* _WORK TASK_
What is needed here is every record, retyped without any change.

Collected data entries
▽

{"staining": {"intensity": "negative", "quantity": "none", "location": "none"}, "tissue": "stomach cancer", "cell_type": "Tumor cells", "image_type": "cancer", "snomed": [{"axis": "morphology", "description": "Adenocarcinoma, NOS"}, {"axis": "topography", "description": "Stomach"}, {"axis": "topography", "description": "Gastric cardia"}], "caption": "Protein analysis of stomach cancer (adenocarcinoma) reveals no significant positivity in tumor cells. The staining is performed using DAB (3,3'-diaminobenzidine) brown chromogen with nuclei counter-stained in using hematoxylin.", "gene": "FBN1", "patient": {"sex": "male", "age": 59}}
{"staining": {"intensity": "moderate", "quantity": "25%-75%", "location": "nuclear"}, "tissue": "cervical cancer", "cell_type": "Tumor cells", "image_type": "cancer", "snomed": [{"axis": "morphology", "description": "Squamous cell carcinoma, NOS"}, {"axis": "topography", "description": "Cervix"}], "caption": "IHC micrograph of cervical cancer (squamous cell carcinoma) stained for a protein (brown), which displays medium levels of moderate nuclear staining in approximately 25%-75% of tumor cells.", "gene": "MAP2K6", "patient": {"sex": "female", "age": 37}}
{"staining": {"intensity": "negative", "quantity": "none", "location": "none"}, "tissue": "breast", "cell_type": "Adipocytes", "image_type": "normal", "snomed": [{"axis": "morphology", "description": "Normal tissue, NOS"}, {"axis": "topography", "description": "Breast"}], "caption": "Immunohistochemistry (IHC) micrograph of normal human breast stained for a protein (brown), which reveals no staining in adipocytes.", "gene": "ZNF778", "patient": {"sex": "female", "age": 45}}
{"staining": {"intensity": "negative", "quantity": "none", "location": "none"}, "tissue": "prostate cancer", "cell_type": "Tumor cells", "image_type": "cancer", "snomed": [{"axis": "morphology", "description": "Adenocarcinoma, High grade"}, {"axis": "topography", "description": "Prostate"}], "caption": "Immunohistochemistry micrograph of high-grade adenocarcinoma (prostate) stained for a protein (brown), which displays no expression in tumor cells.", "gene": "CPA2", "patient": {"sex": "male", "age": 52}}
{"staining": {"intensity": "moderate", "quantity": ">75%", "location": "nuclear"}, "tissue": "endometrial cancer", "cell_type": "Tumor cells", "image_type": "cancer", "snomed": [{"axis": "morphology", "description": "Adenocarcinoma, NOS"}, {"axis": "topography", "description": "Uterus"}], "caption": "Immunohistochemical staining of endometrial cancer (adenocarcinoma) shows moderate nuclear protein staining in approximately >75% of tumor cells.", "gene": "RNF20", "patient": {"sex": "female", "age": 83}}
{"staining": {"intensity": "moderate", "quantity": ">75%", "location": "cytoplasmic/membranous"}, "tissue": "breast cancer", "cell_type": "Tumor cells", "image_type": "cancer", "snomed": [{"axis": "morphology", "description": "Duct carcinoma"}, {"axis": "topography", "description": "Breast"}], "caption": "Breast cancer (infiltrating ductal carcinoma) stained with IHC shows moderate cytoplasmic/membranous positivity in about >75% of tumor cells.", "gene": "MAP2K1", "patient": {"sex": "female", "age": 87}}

△

* _SOLUTION BELOW_
{"staining": {"intensity": "negative", "quantity": "none", "location": "none"}, "tissue": "stomach cancer", "cell_type": "Tumor cells", "image_type": "cancer", "snomed": [{"axis": "morphology", "description": "Adenocarcinoma, NOS"}, {"axis": "topography", "description": "Stomach"}, {"axis": "topography", "description": "Gastric cardia"}], "caption": "Protein analysis of stomach cancer (adenocarcinoma) reveals no significant positivity in tumor cells. The staining is performed using DAB (3,3'-diaminobenzidine) brown chromogen with nuclei counter-stained in using hematoxylin.", "gene": "FBN1", "patient": {"sex": "male", "age": 59}}
{"staining": {"intensity": "moderate", "quantity": "25%-75%", "location": "nuclear"}, "tissue": "cervical cancer", "cell_type": "Tumor cells", "image_type": "cancer", "snomed": [{"axis": "morphology", "description": "Squamous cell carcinoma, NOS"}, {"axis": "topography", "description": "Cervix"}], "caption": "IHC micrograph of cervical cancer (squamous cell carcinoma) stained for a protein (brown), which displays medium levels of moderate nuclear staining in approximately 25%-75% of tumor cells.", "gene": "MAP2K6", "patient": {"sex": "female", "age": 37}}
{"staining": {"intensity": "negative", "quantity": "none", "location": "none"}, "tissue": "breast", "cell_type": "Adipocytes", "image_type": "normal", "snomed": [{"axis": "morphology", "description": "Normal tissue, NOS"}, {"axis": "topography", "description": "Breast"}], "caption": "Immunohistochemistry (IHC) micrograph of normal human breast stained for a protein (brown), which reveals no staining in adipocytes.", "gene": "ZNF778", "patient": {"sex": "female", "age": 45}}
{"staining": {"intensity": "negative", "quantity": "none", "location": "none"}, "tissue": "prostate cancer", "cell_type": "Tumor cells", "image_type": "cancer", "snomed": [{"axis": "morphology", "description": "Adenocarcinoma, High grade"}, {"axis": "topography", "description": "Prostate"}], "caption": "Immunohistochemistry micrograph of high-grade adenocarcinoma (prostate) stained for a protein (brown), which displays no expression in tumor cells.", "gene": "CPA2", "patient": {"sex": "male", "age": 52}}
{"staining": {"intensity": "moderate", "quantity": ">75%", "location": "nuclear"}, "tissue": "endometrial cancer", "cell_type": "Tumor cells", "image_type": "cancer", "snomed": [{"axis": "morphology", "description": "Adenocarcinoma, NOS"}, {"axis": "topography", "description": "Uterus"}], "caption": "Immunohistochemical staining of endometrial cancer (adenocarcinoma) shows moderate nuclear protein staining in approximately >75% of tumor cells.", "gene": "RNF20", "patient": {"sex": "female", "age": 83}}
{"staining": {"intensity": "moderate", "quantity": ">75%", "location": "cytoplasmic/membranous"}, "tissue": "breast cancer", "cell_type": "Tumor cells", "image_type": "cancer", "snomed": [{"axis": "morphology", "description": "Duct carcinoma"}, {"axis": "topography", "description": "Breast"}], "caption": "Breast cancer (infiltrating ductal carcinoma) stained with IHC shows moderate cytoplasmic/membranous positivity in about >75% of tumor cells.", "gene": "MAP2K1", "patient": {"sex": "female", "age": 87}}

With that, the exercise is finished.